The input:

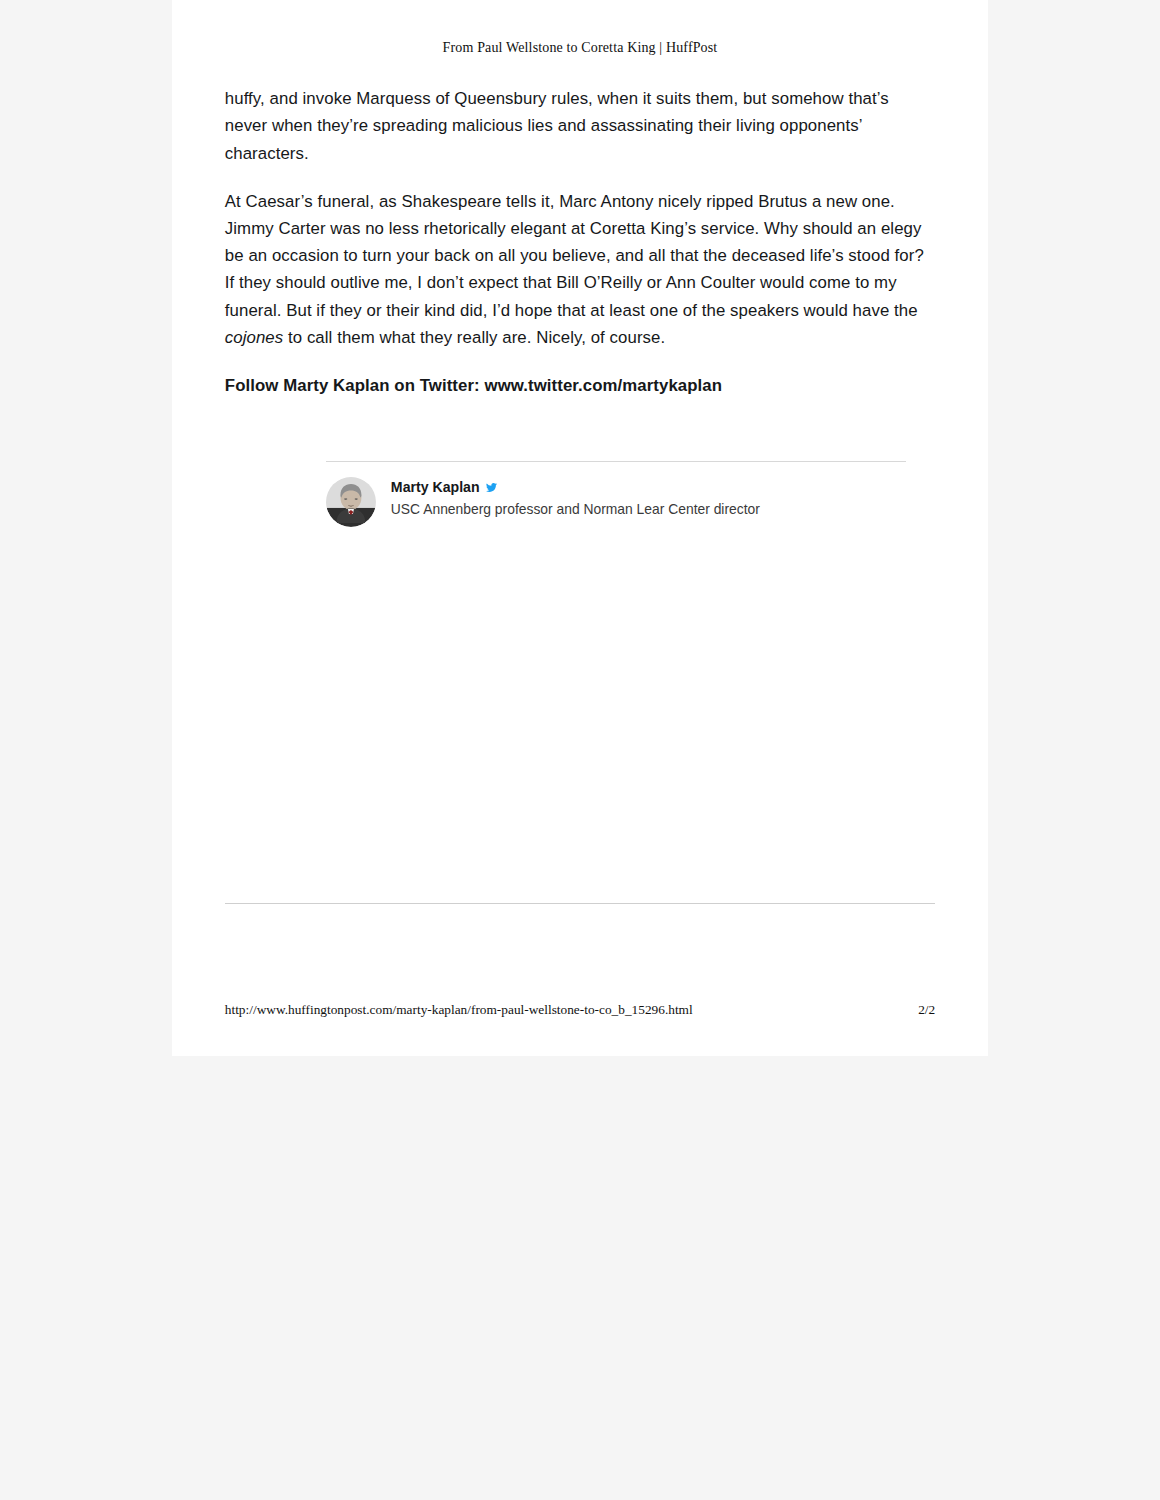From Paul Wellstone to Coretta King | HuffPost
huffy, and invoke Marquess of Queensbury rules, when it suits them, but somehow that’s never when they’re spreading malicious lies and assassinating their living opponents’ characters.
At Caesar’s funeral, as Shakespeare tells it, Marc Antony nicely ripped Brutus a new one. Jimmy Carter was no less rhetorically elegant at Coretta King’s service. Why should an elegy be an occasion to turn your back on all you believe, and all that the deceased life’s stood for? If they should outlive me, I don’t expect that Bill O’Reilly or Ann Coulter would come to my funeral. But if they or their kind did, I’d hope that at least one of the speakers would have the cojones to call them what they really are. Nicely, of course.
Follow Marty Kaplan on Twitter: www.twitter.com/martykaplan
Marty Kaplan
USC Annenberg professor and Norman Lear Center director
http://www.huffingtonpost.com/marty-kaplan/from-paul-wellstone-to-co_b_15296.html 2/2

Brief:
What lines in the data include the string "they"? Copy each one.

Completed exercise:
huffy, and invoke Marquess of Queensbury rules, when it suits them, but somehow that’s never when they’re spreading malicious lies and assassinating their living opponents’ characters.
At Caesar’s funeral, as Shakespeare tells it, Marc Antony nicely ripped Brutus a new one. Jimmy Carter was no less rhetorically elegant at Coretta King’s service. Why should an elegy be an occasion to turn your back on all you believe, and all that the deceased life’s stood for? If they should outlive me, I don’t expect that Bill O’Reilly or Ann Coulter would come to my funeral. But if they or their kind did, I’d hope that at least one of the speakers would have the cojones to call them what they really are. Nicely, of course.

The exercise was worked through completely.